Des nausées, des invectives et une expulsion: après un mois d’interruption, le procès des attentats de janvier 2015 a repris mercredi dans la cacophonie et au milieu des récriminations du principal accusé, qui assure être trop affaibli par le Covid-19 pour comparaître et a été sommé de quitter la salle d’audience.
Traits tirés, regard sombre et barbe fournie sous son masque, Ali Riza Polat, diagnostiqué positif fin octobre au nouveau coronavirus, a repris place en dernier dans le box vitré.
Ce Franco-turc de 35 ans, présenté comme le « bras droit » du tueur de l’Hyper Cacher Amédy Coulibaly et qui encourt la perpétuité, souffre de troubles digestifs liés au Covid qui ont conduit à reporter le procès à plusieurs reprises.
Mais une dernière expertise l’a déclaré « apte » à assister à l’audience « tant sur le plan médical que sanitaire », a souligné le président de la cour d’assises spéciale Régis de Jorna, en précisant que l’accusé refusait de prendre depuis plusieurs jours son « traitement anti-vomitif ».
Une appréciation accueillie avec colère par l’accusé, coutumier des coups d’éclat depuis le début du procès le 2 septembre. « Emmenez-moi à l’hôpital, c’est tout ce que je vous demande! », s’est-il écrié, en crachant ostensiblement dans une bassine posée à ses pieds.
– « C’est son choix » –
Nausée réelle ou bien surjouée? Dans la salle, certains manifestent leur impatience. « Tous les examens cliniques et biologiques sont normaux », s’agace Me Méhana Mouhou, avocat de parties civiles. « On est devant quelqu’un qui théâtralise! ».
« S’il refuse son traitement, c’est son choix, mais ce n’est pas à nous d’en tirer les conséquences (…). Il ne faut pas laisser à l’accusé le choix de la tenue ou non des débats », soutient de son côté l’avocate générale, Julie Holveck.
Le procès a été suspendu le 31 octobre après la découverte de trois cas de contamination au Covid-19 parmi les accusés, jugés pour leur soutien présumé aux auteurs des attentats de Charlie Hebdo, Montrouge et de l’Hyper Cacher, qui ont fait 17 morts.
Cette suspension a été prolongée à plusieurs reprises, en raison de l’état de santé de M. Polat. Face à cette situation, la cour d’assises a un temps envisagé d’utiliser la visioconférence, en s’appuyant sur une ordonnance du gouvernement autorisant son usage de façon exceptionnelle.
Mais ce texte, qui a provoqué un tollé chez les avocats de la défense et des parties civiles, a été retoqué par le Conseil d’Etat.

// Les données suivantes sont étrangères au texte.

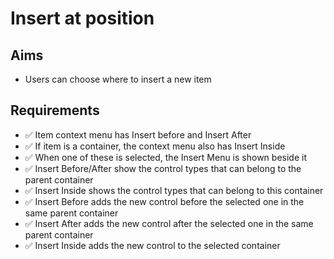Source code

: Insert at position
==================

Aims
----

- Users can choose where to insert a new item

Requirements
------------

- ✅ Item context menu has Insert before and Insert After
- ✅ If item is a container, the context menu also has Insert Inside
- ✅ When one of these is selected, the Insert Menu is shown beside it
- ✅ Insert Before/After show the control types that can belong to the parent container
- ✅ Insert Inside shows the control types that can belong to this container
- ✅ Insert Before adds the new control before the selected one in the same parent container
- ✅ Insert After adds the new control after the selected one in the same parent container
- ✅ Insert Inside adds the new control to the selected container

– « Liberté terrorisée » –
Pour les avocats, cette longue suspension a laissé des traces. Il faut maintenant « que les débats reprennent » et « que le procès aille à sa fin », insiste Me Benoit Chabert, agent judiciaire de l’Etat, en reprenant le fil des plaidoiries des parties civiles.
« L’Etat garantit la liberté de se dire athée, catholique, juif », rappelle Me Chabert, en estimant que cette liberté avait été « bafouée, terrorisée en janvier 2015 ». « Nous sommes des hommes et des femmes libres, nous devons le rester », lance-t-il aux accusés.
Dans son sillage, plusieurs avocats insistent sur la souffrance des victimes. M. Polat, lui, se remet à cracher. Soudain, il explose dans le box: « Tout ce que je demande c’est d’aller à l’hôpital! Je m’en bats les couilles d’écouter ces salades! »
« Vous vous taisez ou je vous expulse! », lui lance d’un ton autoritaire Régis de Jorna, en invitant les avocats à reprendre leurs plaidoiries.
Sur les bancs de la défense, l’avocate de M. Polat finit par s’insurger. « Mon client ne va pas bien du tout, je souhaite qu’il y ait un médecin », réclame Isabelle Coutant-Peyre, en invitant le président à « prendre ses responsabilités ». Sans succès.
Dans le box, M. Polat tente de s’allonger, laissant penser à un malaise. L’audience est brièvement suspendue. Le président s’étonne de la « rapidité » avec laquelle l’accusé s’est relevé lors de la suspension, puis hausse le ton: « Le procès doit continuer et va continuer! »
« Il est malade comme un chien! », râle Me Coutant-Peyre. « Vous faites que de mentir! », lance à la cour M. Polat, qui tente à nouveau de s’allonger. « Si vous êtes dans cet état-là, c’est que vous refusez de prendre votre traitement! », s’emporte Régis de Jorna.
Dans un vaste brouhaha, l’accusé est menotté, puis expulsé hors de la salle.